Task brief: Extract every line from the records below that contains the word "layout".

Source data:
****
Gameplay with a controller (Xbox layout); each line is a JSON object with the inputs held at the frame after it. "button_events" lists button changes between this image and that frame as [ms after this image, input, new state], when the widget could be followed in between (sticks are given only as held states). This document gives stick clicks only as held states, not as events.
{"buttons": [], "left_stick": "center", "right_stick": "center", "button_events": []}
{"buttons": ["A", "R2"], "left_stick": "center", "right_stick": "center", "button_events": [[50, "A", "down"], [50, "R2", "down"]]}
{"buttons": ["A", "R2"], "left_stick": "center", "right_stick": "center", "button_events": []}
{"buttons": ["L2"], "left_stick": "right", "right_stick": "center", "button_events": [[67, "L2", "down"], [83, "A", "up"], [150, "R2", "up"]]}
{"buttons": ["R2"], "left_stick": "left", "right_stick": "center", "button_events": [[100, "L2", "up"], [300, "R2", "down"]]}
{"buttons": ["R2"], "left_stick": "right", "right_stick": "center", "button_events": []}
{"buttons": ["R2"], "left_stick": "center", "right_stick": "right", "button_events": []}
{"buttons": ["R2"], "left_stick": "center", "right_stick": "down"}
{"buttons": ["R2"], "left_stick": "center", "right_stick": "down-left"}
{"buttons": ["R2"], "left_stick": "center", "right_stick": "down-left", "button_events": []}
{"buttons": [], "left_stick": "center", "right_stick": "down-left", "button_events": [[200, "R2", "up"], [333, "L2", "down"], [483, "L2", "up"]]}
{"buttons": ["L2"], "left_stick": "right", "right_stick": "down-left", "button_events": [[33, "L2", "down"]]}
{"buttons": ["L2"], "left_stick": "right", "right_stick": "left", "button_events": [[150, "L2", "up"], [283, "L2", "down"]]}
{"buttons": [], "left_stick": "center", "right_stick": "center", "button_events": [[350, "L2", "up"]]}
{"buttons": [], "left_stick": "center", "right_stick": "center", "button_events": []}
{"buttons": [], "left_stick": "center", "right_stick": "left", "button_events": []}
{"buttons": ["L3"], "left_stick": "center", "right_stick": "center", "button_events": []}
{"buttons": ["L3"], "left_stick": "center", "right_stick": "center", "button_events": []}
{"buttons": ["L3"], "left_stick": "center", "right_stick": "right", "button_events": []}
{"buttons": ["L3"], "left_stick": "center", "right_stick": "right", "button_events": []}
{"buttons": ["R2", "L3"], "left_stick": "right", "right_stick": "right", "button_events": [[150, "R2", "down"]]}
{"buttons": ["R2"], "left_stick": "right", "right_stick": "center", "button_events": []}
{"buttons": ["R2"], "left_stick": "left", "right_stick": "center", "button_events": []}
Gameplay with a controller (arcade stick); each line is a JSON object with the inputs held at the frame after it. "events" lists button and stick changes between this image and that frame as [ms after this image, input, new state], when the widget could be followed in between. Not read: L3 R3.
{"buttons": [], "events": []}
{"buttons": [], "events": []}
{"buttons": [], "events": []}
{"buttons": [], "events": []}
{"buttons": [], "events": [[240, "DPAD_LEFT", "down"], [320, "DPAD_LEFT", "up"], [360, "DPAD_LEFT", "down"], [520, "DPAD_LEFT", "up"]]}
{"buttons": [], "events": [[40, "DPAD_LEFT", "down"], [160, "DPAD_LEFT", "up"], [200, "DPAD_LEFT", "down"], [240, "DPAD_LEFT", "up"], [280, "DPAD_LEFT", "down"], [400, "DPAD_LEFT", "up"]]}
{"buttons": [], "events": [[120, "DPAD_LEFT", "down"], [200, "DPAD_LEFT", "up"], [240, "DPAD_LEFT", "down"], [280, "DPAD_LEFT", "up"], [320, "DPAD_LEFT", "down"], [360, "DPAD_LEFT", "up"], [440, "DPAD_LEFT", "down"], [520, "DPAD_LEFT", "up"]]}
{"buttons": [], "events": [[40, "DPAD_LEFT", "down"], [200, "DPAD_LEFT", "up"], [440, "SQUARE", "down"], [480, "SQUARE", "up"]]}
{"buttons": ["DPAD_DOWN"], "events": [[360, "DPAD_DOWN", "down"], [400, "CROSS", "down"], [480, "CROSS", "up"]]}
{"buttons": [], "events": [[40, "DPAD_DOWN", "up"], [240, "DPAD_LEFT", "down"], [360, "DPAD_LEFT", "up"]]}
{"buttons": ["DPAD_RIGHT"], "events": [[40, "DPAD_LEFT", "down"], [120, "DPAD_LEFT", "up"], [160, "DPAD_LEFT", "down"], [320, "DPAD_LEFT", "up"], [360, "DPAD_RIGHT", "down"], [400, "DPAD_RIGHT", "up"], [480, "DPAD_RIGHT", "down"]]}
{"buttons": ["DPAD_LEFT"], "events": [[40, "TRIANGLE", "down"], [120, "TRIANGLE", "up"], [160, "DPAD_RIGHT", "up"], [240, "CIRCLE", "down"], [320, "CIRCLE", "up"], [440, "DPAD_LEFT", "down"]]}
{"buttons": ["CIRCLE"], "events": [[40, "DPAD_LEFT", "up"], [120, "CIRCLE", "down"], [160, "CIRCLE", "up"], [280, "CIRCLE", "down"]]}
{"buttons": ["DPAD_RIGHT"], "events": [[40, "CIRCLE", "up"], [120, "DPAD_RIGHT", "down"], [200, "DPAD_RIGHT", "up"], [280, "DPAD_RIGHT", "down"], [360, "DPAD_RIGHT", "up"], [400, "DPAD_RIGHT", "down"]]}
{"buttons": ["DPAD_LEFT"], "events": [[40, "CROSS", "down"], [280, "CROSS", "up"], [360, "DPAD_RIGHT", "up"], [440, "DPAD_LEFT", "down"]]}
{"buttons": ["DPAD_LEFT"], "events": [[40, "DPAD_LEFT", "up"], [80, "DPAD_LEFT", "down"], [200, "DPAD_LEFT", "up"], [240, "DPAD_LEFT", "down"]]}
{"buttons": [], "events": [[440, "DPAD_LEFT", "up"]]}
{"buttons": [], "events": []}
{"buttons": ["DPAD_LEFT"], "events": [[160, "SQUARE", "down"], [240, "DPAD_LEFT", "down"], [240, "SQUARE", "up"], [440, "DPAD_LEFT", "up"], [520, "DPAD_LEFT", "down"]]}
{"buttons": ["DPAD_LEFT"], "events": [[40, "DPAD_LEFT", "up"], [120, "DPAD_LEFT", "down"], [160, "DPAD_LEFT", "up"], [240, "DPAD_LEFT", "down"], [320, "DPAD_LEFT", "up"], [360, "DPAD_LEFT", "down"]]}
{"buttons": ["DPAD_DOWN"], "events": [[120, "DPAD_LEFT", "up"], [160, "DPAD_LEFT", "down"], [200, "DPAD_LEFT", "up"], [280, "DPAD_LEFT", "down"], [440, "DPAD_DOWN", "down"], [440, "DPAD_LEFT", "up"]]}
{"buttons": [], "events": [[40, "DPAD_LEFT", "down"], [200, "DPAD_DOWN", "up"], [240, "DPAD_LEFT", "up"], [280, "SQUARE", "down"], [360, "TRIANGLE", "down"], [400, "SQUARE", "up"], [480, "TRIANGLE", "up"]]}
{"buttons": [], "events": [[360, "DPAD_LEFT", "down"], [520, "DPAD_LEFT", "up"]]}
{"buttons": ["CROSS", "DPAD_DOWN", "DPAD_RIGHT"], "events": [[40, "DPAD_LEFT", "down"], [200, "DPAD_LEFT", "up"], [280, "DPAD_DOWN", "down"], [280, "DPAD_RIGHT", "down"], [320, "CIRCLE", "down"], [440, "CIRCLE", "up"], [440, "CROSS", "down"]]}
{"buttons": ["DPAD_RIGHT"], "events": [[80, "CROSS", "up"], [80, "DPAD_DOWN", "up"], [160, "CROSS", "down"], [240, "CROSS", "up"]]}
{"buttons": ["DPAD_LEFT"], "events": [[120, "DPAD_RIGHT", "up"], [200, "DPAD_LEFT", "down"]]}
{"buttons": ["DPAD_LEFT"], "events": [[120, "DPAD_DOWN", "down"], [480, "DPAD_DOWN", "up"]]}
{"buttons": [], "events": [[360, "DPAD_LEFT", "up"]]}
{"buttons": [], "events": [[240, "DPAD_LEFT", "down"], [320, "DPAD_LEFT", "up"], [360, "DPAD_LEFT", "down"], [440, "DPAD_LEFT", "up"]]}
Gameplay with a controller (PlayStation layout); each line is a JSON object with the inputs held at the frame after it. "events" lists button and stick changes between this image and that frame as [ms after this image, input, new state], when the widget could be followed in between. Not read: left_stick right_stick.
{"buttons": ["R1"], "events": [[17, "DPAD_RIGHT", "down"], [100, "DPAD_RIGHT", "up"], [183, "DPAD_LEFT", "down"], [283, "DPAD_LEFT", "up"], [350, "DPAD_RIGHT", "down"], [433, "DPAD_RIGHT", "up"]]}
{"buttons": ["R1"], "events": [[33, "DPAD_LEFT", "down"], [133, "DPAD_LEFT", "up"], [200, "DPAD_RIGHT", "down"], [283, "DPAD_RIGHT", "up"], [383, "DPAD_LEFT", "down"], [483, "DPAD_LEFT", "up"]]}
****
Solved problem:
Gameplay with a controller (Xbox layout); each line is a JSON object with the inputs held at the frame after it. "button_events" lists button changes between this image and that frame as [ms after this image, input, new state], when the widget could be followed in between (sticks are given only as held states). This document gives stick clicks only as held states, not as events.
Gameplay with a controller (PlayStation layout); each line is a JSON object with the inputs held at the frame after it. "events" lists button and stick changes between this image and that frame as [ms after this image, input, new state], when the widget could be followed in between. Not read: left_stick right_stick.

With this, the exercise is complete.